▶ [Tâches]:
a. Les affirmations (i), (ii) et (iii) concordent-elles avec l'extrait sur la consommation d'électricité ? Pour chacune, répondez oui ou non et citez mot pour mot le passage qui tranche : (i) en 2022, l'électricité nette appelée atteignait 1’153 kWh par habitant ; (ii) les hausses viennent de la consommation individuelle des abonnés ; (iii) toutes les données sources sont des estimations.
b. Présentez les lignes de la liste des jeux d'images avec poses de caméra sous forme de liste JSON de chaînes, une chaîne par ligne. Omettez les lignes vides ainsi que les images.

▶ [Extrait de page]:
Dans les pays en voie de développement, le transfert de consommation vers l’électricité est un des signes d’un développement économique en cours.
Bien qu’encore seulement à 1’153 kWh/hab en 2022, nombreux sont ceux qui se contentent de voir une augmentation de l’électricité nette appelée par habitant, pour penser que la consommation individuelle des abonnés au service électrique augmente aussi et qu’il suffit d’attendre pour atteindre des valeurs plus « décentes ».
Ici, nous allons montrer que les hausses sont dopées par le nombre de consommateurs ayant eu accès à l’électricité et non à leur consommation individuelle, sans doute à cause du fait que les habitants du « Maroc profond » continuent à user de l’électricité avec beaucoup de parcimonie, pouvoir d’achat oblige…
- INTRODUCTION GLOBALE
Toutes les données sources sont officielles et les quelques unes qui sont estimées sont indiquées dans le diagramme de la Figure 1 qui montre la décomposition progressive à l’aval de l’électricité nette appelée vers les terminaisons du réseau électrique où se trouvent les clients abonnés au service électrique (écriture bleue).

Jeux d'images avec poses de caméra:
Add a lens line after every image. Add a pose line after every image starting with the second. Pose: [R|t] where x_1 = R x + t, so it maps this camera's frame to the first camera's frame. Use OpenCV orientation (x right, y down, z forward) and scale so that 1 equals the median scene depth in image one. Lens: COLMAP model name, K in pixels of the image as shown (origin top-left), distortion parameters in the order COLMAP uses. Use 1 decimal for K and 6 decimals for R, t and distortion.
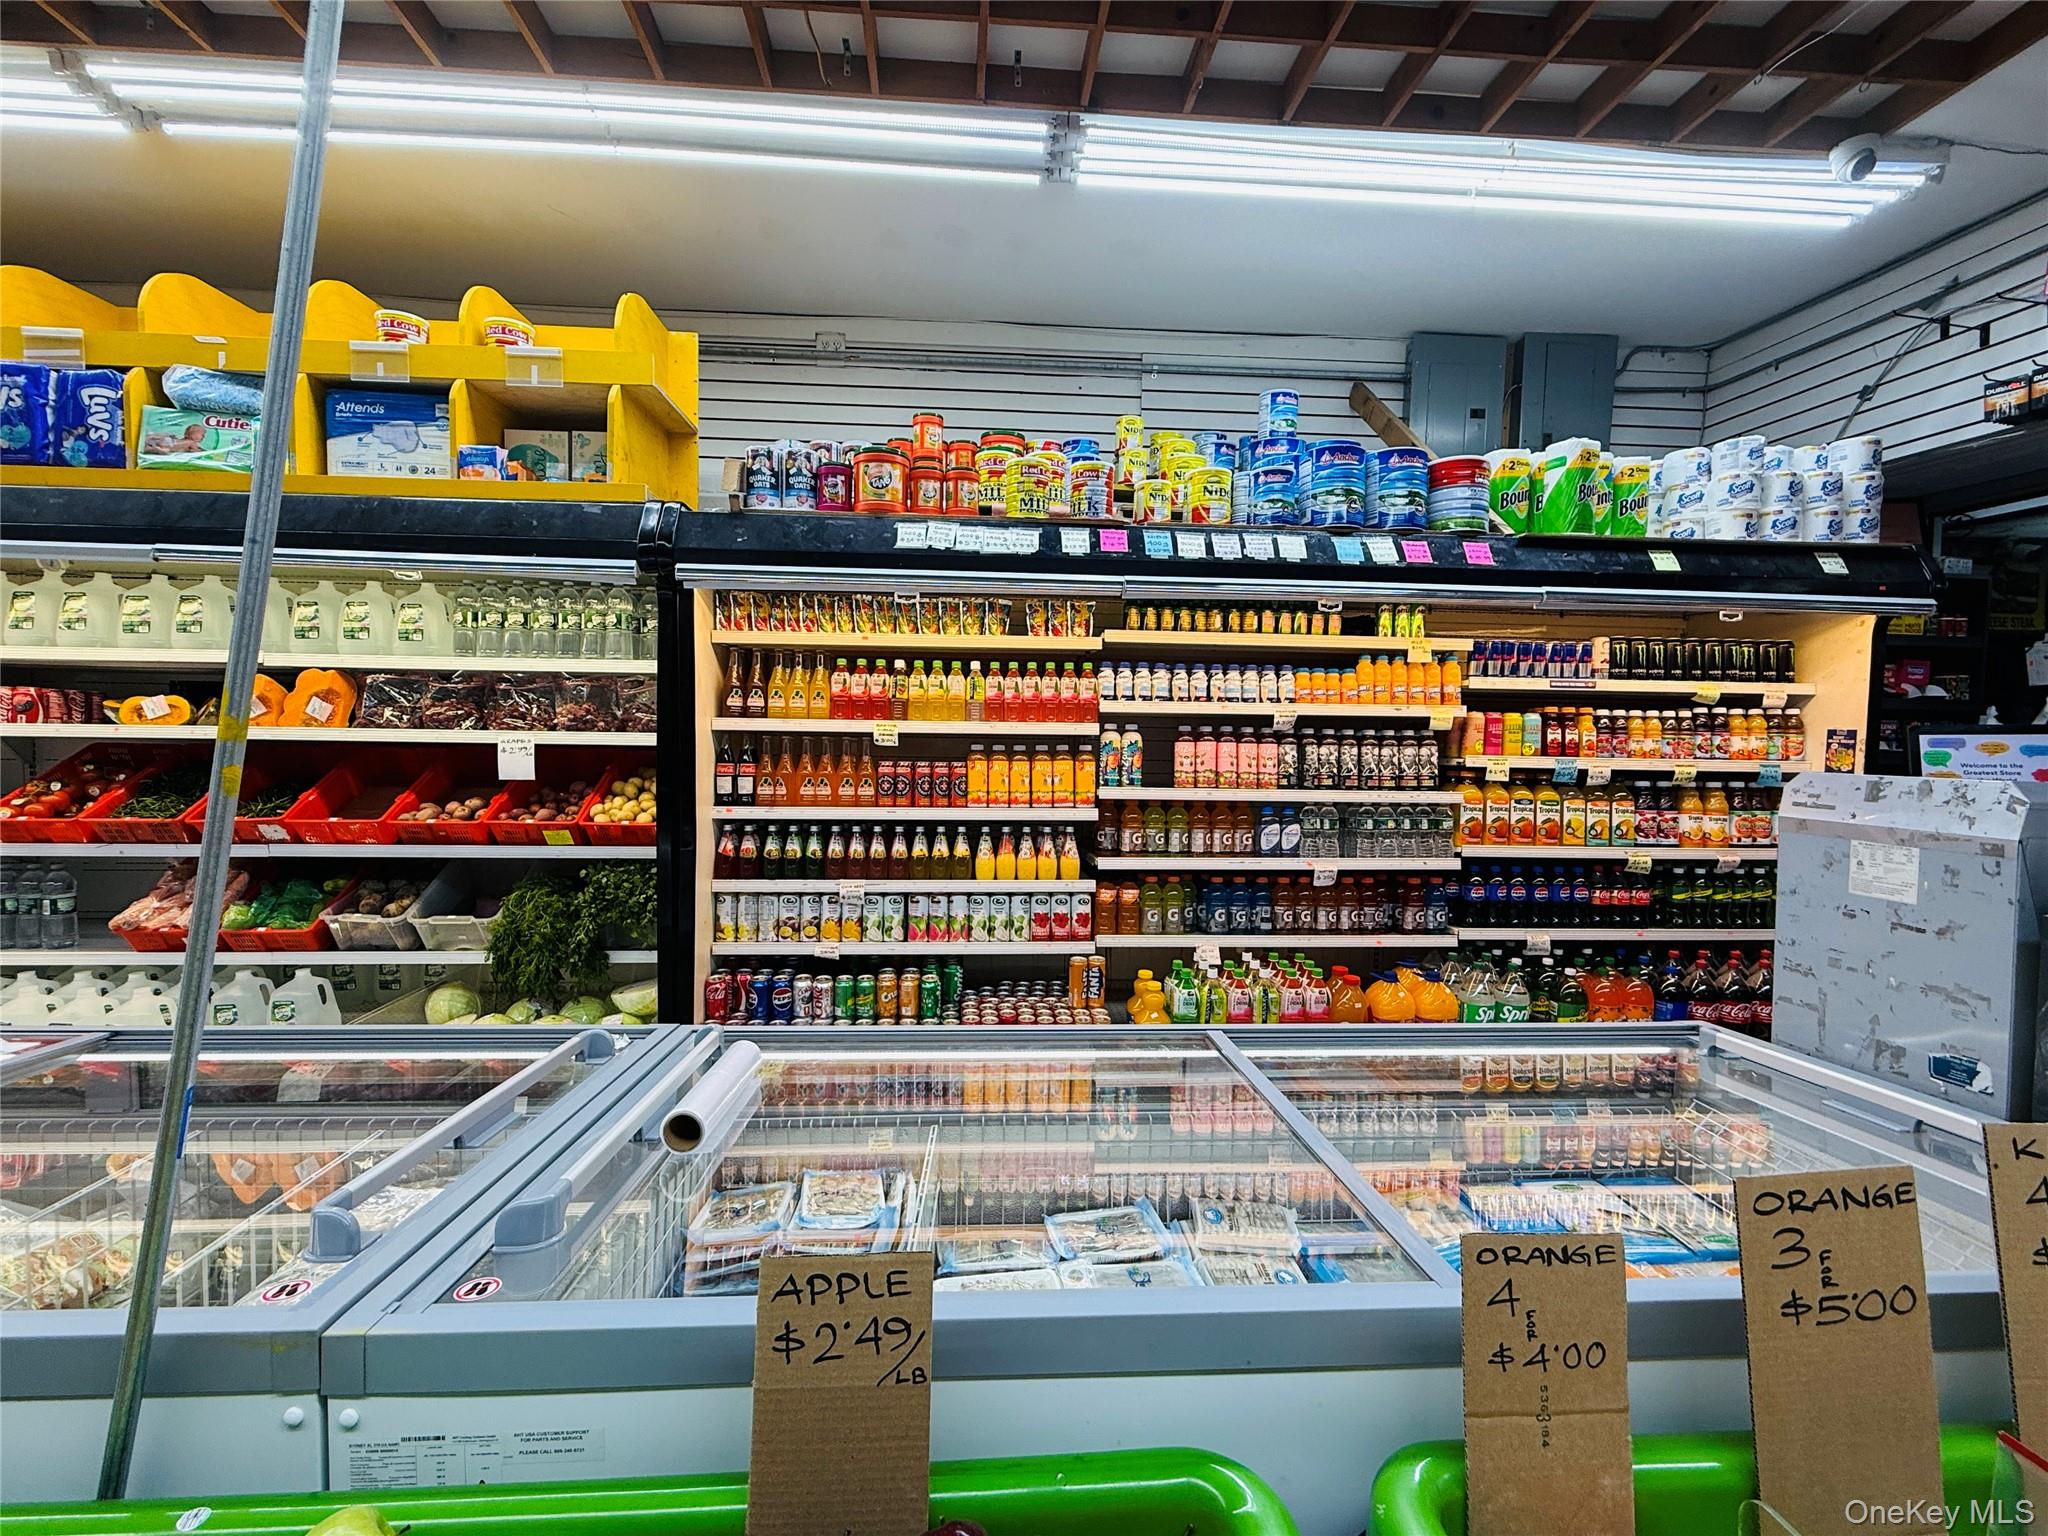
lens RADIAL K [[889.9, 0, 1024.4], [0, 889.9, 766.0], [0, 0, 1]] dist [0.000198, -0.000174]
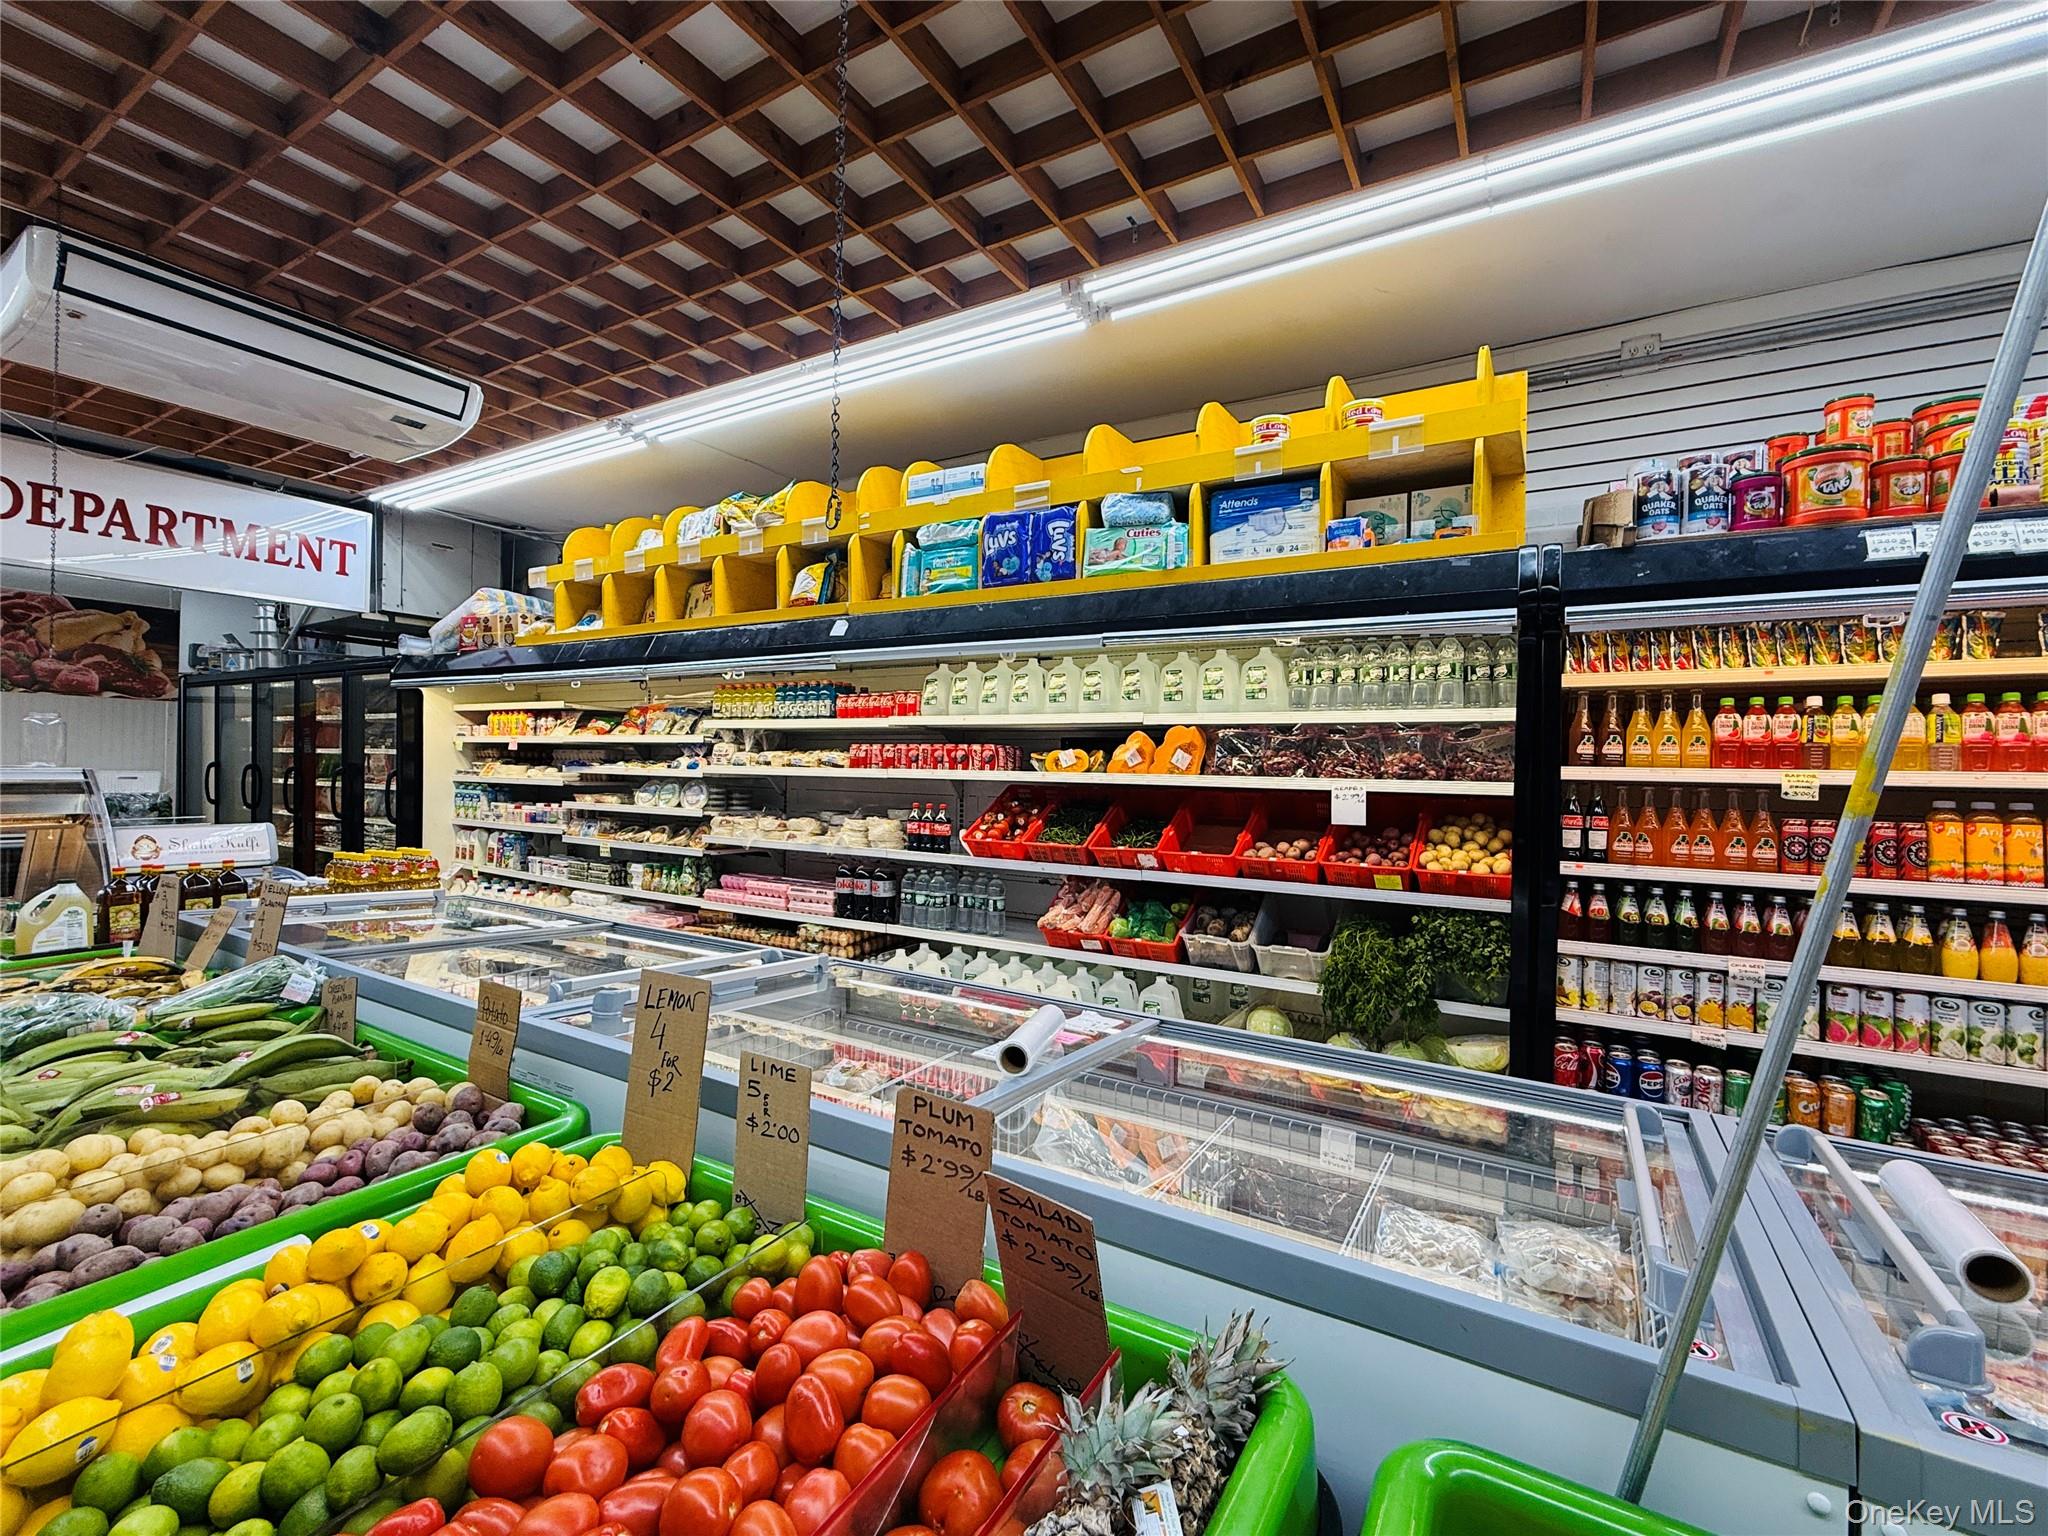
lens RADIAL K [[889.9, 0, 1024.4], [0, 889.9, 766.0], [0, 0, 1]] dist [0.000198, -0.000174]
pose [[0.820244, -0.000026, -0.572013, -0.271586], [-0.025272, 0.999022, -0.036286, -0.006192], [0.571455, 0.044219, 0.819441, -0.094402]]
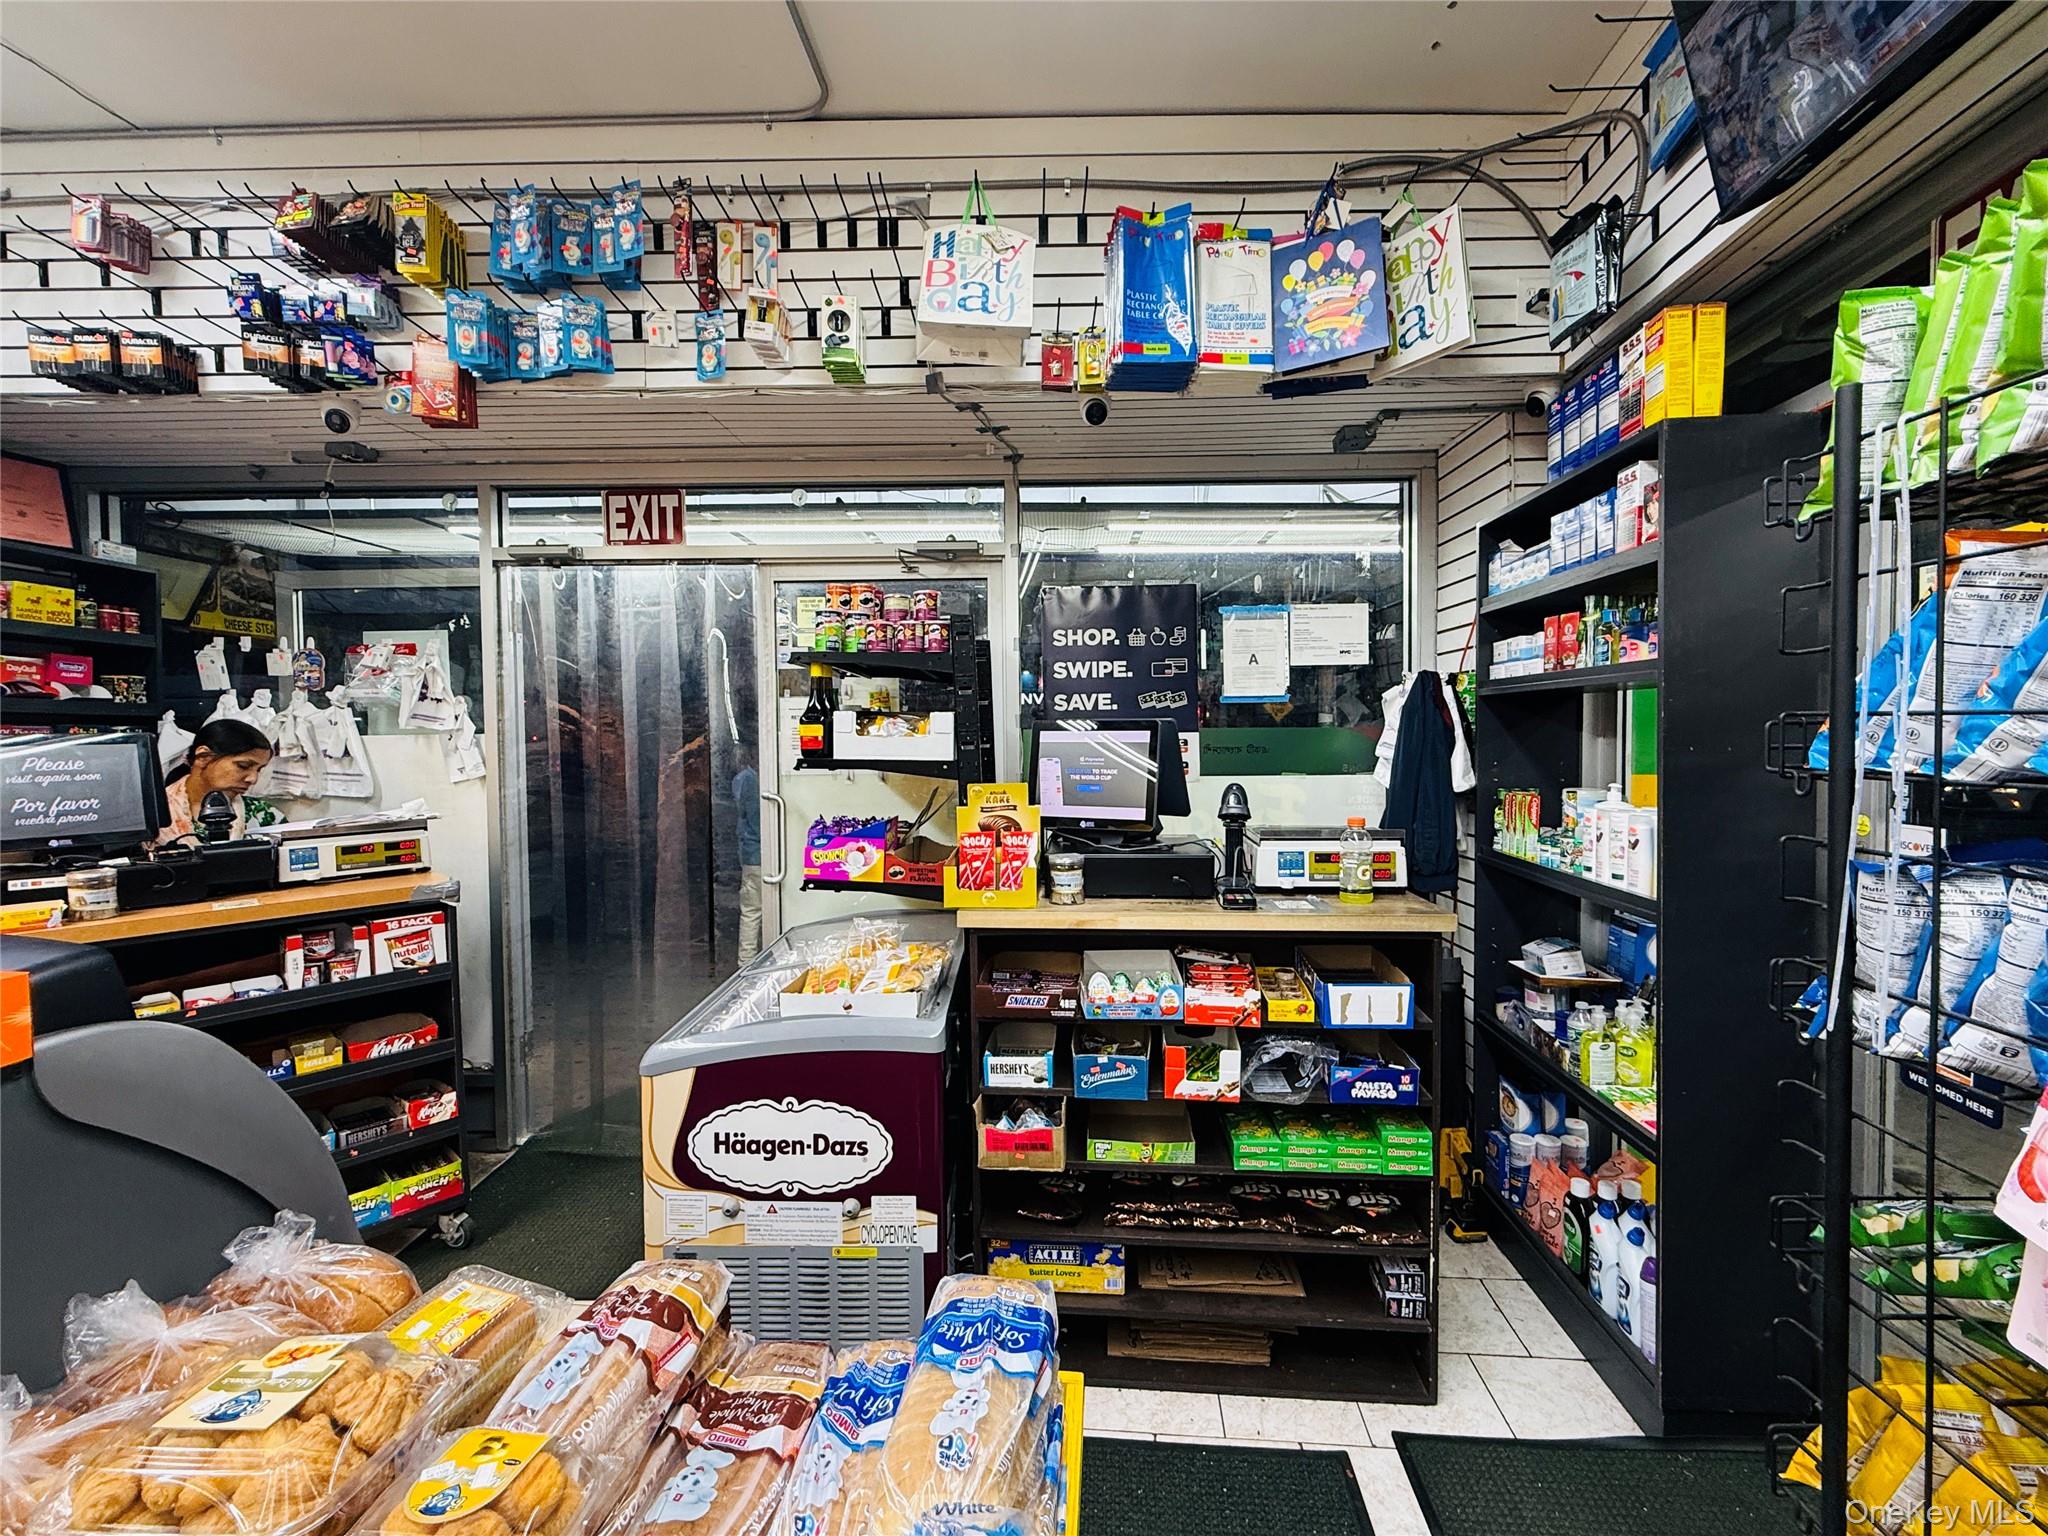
lens RADIAL K [[889.9, 0, 1024.4], [0, 889.9, 766.0], [0, 0, 1]] dist [0.000198, -0.000174]
pose [[0.164322, -0.046326, 0.985318, 0.373292], [0.043059, 0.998281, 0.039755, -0.009213], [-0.985467, 0.035894, 0.166034, -0.046070]]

▶ [Réponses attendues]:
a.
(i) Oui : « Bien qu’encore seulement à 1’153 kWh/hab en 2022 ».
(ii) Non : « les hausses sont dopées par le nombre de consommateurs ayant eu accès à l’électricité et non à leur consommation individuelle ».
(iii) Non : « Toutes les données sources sont officielles et les quelques unes qui sont estimées sont indiquées dans le diagramme de la Figure 1 ».

b.
[
  "Add a lens line after every image. Add a pose line after every image starting with the second. Pose: [R|t] where x_1 = R x + t, so it maps this camera's frame to the first camera's frame. Use OpenCV orientation (x right, y down, z forward) and scale so that 1 equals the median scene depth in image one. Lens: COLMAP model name, K in pixels of the image as shown (origin top-left), distortion parameters in the order COLMAP uses. Use 1 decimal for K and 6 decimals for R, t and distortion.",
  "lens RADIAL K [[889.9, 0, 1024.4], [0, 889.9, 766.0], [0, 0, 1]] dist [0.000198, -0.000174]",
  "lens RADIAL K [[889.9, 0, 1024.4], [0, 889.9, 766.0], [0, 0, 1]] dist [0.000198, -0.000174]",
  "pose [[0.820244, -0.000026, -0.572013, -0.271586], [-0.025272, 0.999022, -0.036286, -0.006192], [0.571455, 0.044219, 0.819441, -0.094402]]",
  "lens RADIAL K [[889.9, 0, 1024.4], [0, 889.9, 766.0], [0, 0, 1]] dist [0.000198, -0.000174]",
  "pose [[0.164322, -0.046326, 0.985318, 0.373292], [0.043059, 0.998281, 0.039755, -0.009213], [-0.985467, 0.035894, 0.166034, -0.046070]]"
]